The case we present is the earliest report in the literature of the successful use of amiodarone in the late first trimester for supraventricular tachycardia. To date, there has been a single documented case of treating SVT in the 13th week of pregnancy with digoxin in combination with flecainide [5]. The authors may predict that postponing diagnostic, consultative, and therapeutic management could lead to spontaneous cardiac failure of the presented fetus. It should be noted that with similar clinical images, the first stage of management is often to refer for genetic diagnostics (with regard to trisomy 13), with amniocentesis after 15 weeks of gestation. The waiting time for the test and the results could lead to severe fetal cardiac failure and ultimately result in fetal demise. In the case described, it was assumed that a detailed early anatomy scan and early fetal echocardiography, which showed no anomalies, provided a solid basis for the emergency management implemented. This ultimately led to a normal obstetric outcome [6]. In an earlier paper by the authors, extracardiac abnormalities were demonstrated in 53.6% and cardiac abnormalities in 41.1% of fetuses with trisomy 13 [7]. Tachycardia was raised as a common feature of this condition [8-11]. Typically, in an uncomplicated pregnancy, FHR increases from about 110 bpm at 5 weeks of gestation to 170 bpm at 9 weeks, with subsequent gradual decrease in FHR values observed, reaching about 150 bpm at 13 weeks of gestation7. In the previous study we observed mean FHR in fetuses with trisomy 13 at 170 bpm (range: 148-201 bpm) and an FHR above the 95th percentile in 62.5% of them [7]. None of the 56 cases of Patau syndrome analysed previously had FHR values exceeding 210 bpm, which can be considered another argument for the validity of our approach involving early therapy introduction [7].

■ Recorded data:
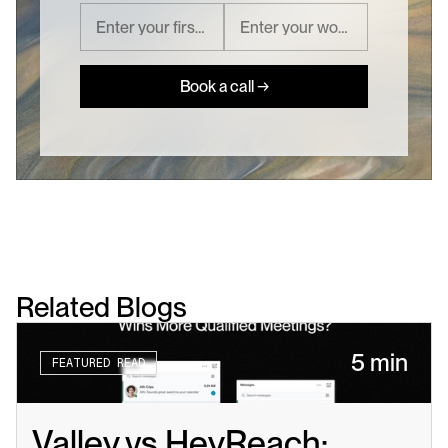
Book a call →
Related Blogs
5 min
FEATURED READ
Valley vs HeyReach: 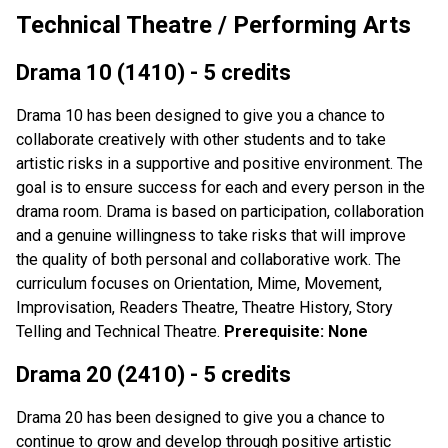
Technical Theatre / Performing Arts
Drama 10 (1410) - 5 credits
Drama 10 has been designed to give you a chance to
collaborate creatively with other students and to take
artistic risks in a supportive and positive environment. The
goal is to ensure success for each and every person in the
drama room. Drama is based on participation, collaboration
and a genuine willingness to take risks that will improve
the quality of both personal and collaborative work. The
curriculum focuses on Orientation, Mime, Movement,
Improvisation, Readers Theatre, Theatre History, Story
Telling and Technical Theatre.
Prerequisite: None
Drama 20 (2410) - 5 credits
Drama 20 has been designed to give you a chance to
continue to grow and develop through positive artistic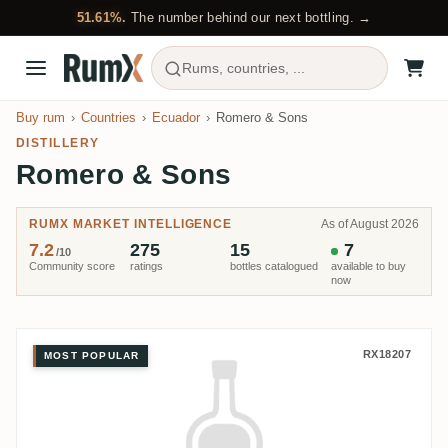
51.61%.
The number behind our next bottling. →
Rums, countries, ...
Buy rum
Countries
Ecuador
Romero & Sons
DISTILLERY
Romero & Sons
RUMX MARKET INTELLIGENCE
As of August 2026
7.2
275
15
7
/10
Community score
ratings
bottles catalogued
available to buy
now
Romero & Sons Solera Especial
RX18207
MOST POPULAR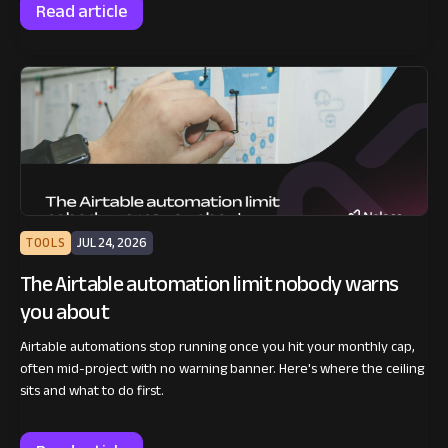
Read article
TOOLS
JUL 24, 2026
The Airtable automation limit nobody warns
you about
Airtable automations stop running once you hit your monthly cap,
often mid-project with no warning banner. Here's where the ceiling
sits and what to do first.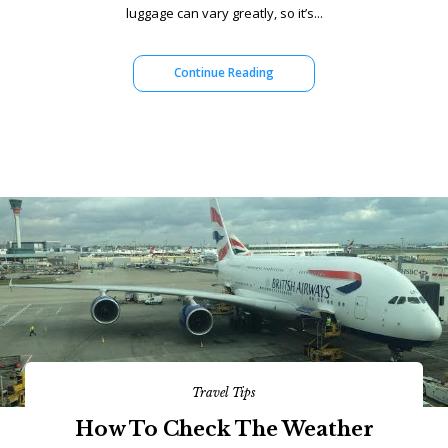
luggage can vary greatly, so it’s...
Continue Reading
Travel Tips
How To Check The Weather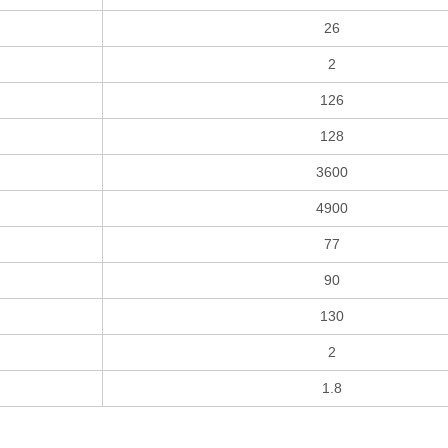
26
2
126
128
3600
4900
77
90
130
2
1.8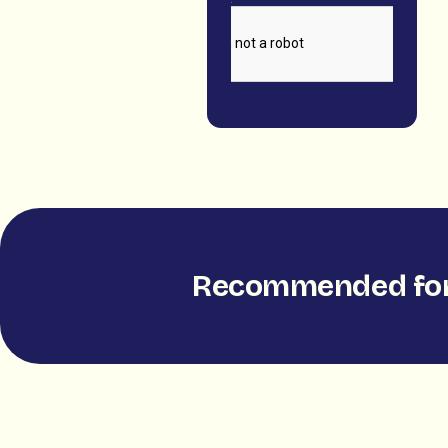
Recommended for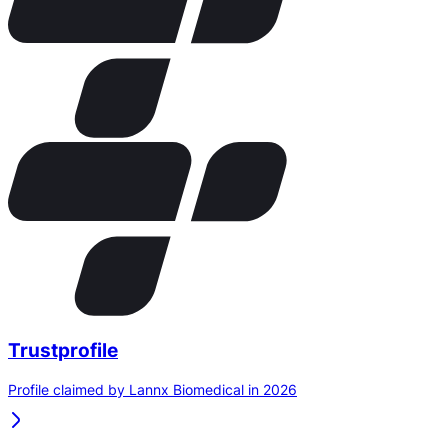
Trustprofile
Profile claimed by Lannx Biomedical in 2026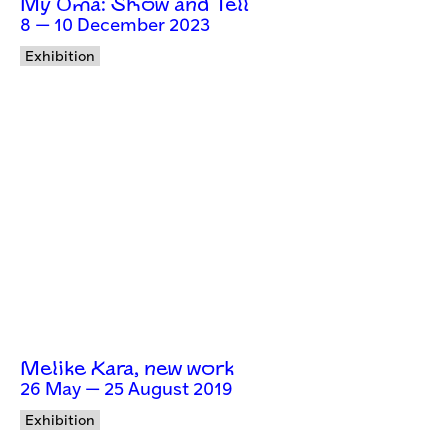
My Oma: Show and Tell
8 — 10 December 2023
Exhibition
Melike Kara, new work
26 May — 25 August 2019
Exhibition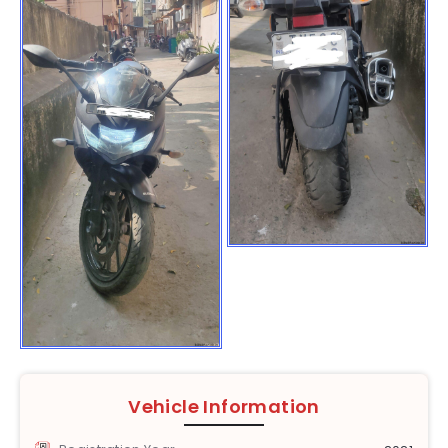
Vehicle Information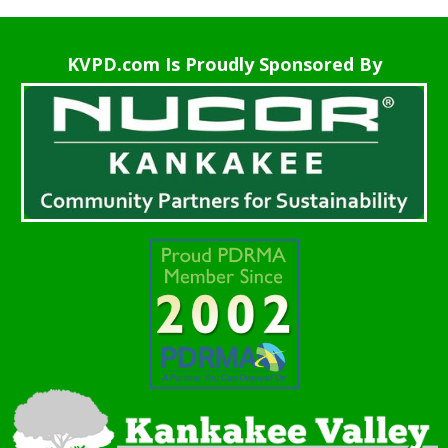
KVPD.com Is Proudly Sponsored By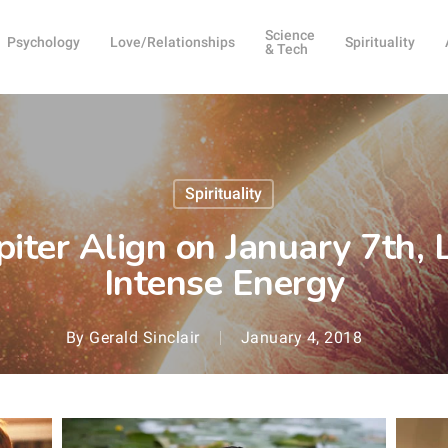
Science
Psychology
Love/Relationships
Spirituality
& Tech
Spirituality
iter Align on January 7th,
Intense Energy
By
Gerald Sinclair
January 4, 2018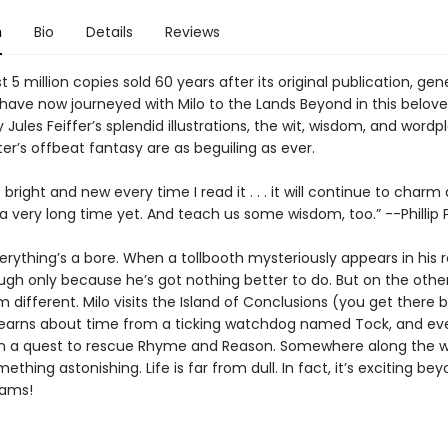
n
Bio
Details
Reviews
 5 million copies sold 60 years after its original publication, gen
have now journeyed with Milo to the Lands Beyond in this beloved
 Jules Feiffer’s splendid illustrations, the wit, wisdom, and wordp
er’s offbeat fantasy are as beguiling as ever.
right and new every time I read it . . . it will continue to charm
 a very long time yet. And teach us some wisdom, too.” --Phillip
verything’s a bore. When a tollbooth mysteriously appears in his
ugh only because he’s got nothing better to do. But on the other
 different. Milo visits the Island of Conclusions (you get there 
learns about time from a ticking watchdog named Tock, and ev
 a quest to rescue Rhyme and Reason. Somewhere along the wa
mething astonishing. Life is far from dull. In fact, it’s exciting bey
eams!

■ Assigned task 1:
Condense the paragraph beginning "The case we present" in the amiodarone case discussion into a short bulleted list that keeps its main facts.
■ Assigned task 2:
Continue the amiodarone case discussion from the point where it stops.

■ Answer space 1:
- This is the earliest reported successful use of amiodarone for supraventricular tachycardia (SVT) in the late first trimester. The only other documented case treated SVT at 13 weeks with digoxin plus flecainide.
- The authors believe that delaying diagnosis, consultation, and treatment could have led to spontaneous cardiac failure in this fetus.
- In similar cases, the usual first step is genetic testing for trisomy 13 by amniocentesis after 15 weeks. Waiting for the test and its results risks severe fetal cardiac failure and fetal death.
- Here, a detailed early anatomy scan and early fetal echocardiography showed no anomalies. This justified emergency treatment, which led to a normal obstetric outcome.
- The authors' earlier work found extracardiac abnormalities in 53.6% and cardiac abnormalities in 41.1% of fetuses with trisomy 13. Tachycardia is a common feature of the condition.
- Normal fetal heart rate (FHR) rises from about 110 bpm at 5 weeks to 170 bpm at 9 weeks, then falls to about 150 bpm by 13 weeks.
- In the earlier study, fetuses with trisomy 13 had a mean FHR of 170 bpm (range 148–201), and 62.5% were above the 95th percentile.
- None of the 56 Patau syndrome cases exceeded 210 bpm, which the authors cite as further support for starting therapy early.

■ Answer space 2:
Given the one case described so far in the literature, the authors believe that individualization of treatment is essential. Therefore, we used direct karyotyping, also known as overnight karyotyping [12] and implemented detailed monitoring of treatment effects. Because of the low cardiac output that is known to result from supraventricular tachycardia, we suggest that in similar cases, in addition to the traditional parameters of atrioventricular valve and ductus venosus velocimetry, evaluation of total cardiac output parameters should also be used. In the case described herein, their improvement went hand in hand with the normalization of the ductus venosus flow profile and the return of flow phasicity of the ventricular inflows, and, most importantly, the resolution of the incipient subcutaneous tissue oedema. The most pronounced changes over the course of treatment were observed in terms of an increase in both stroke volumes, especially that of the right ventricle (Figure 7), which is considered one of the more significant prognostically favourable parameters.
It should be emphasized that cardiac output parameter monitoring in such an early fetus, considering the determinants of optimal translucency of the patient’s abdominal wall and the associated prime BMI for the scan, as well as the availability of transabdominal high-frequency transducer, will not be possible in every case.

Conflict of interest

The authors declare no conflict of interest.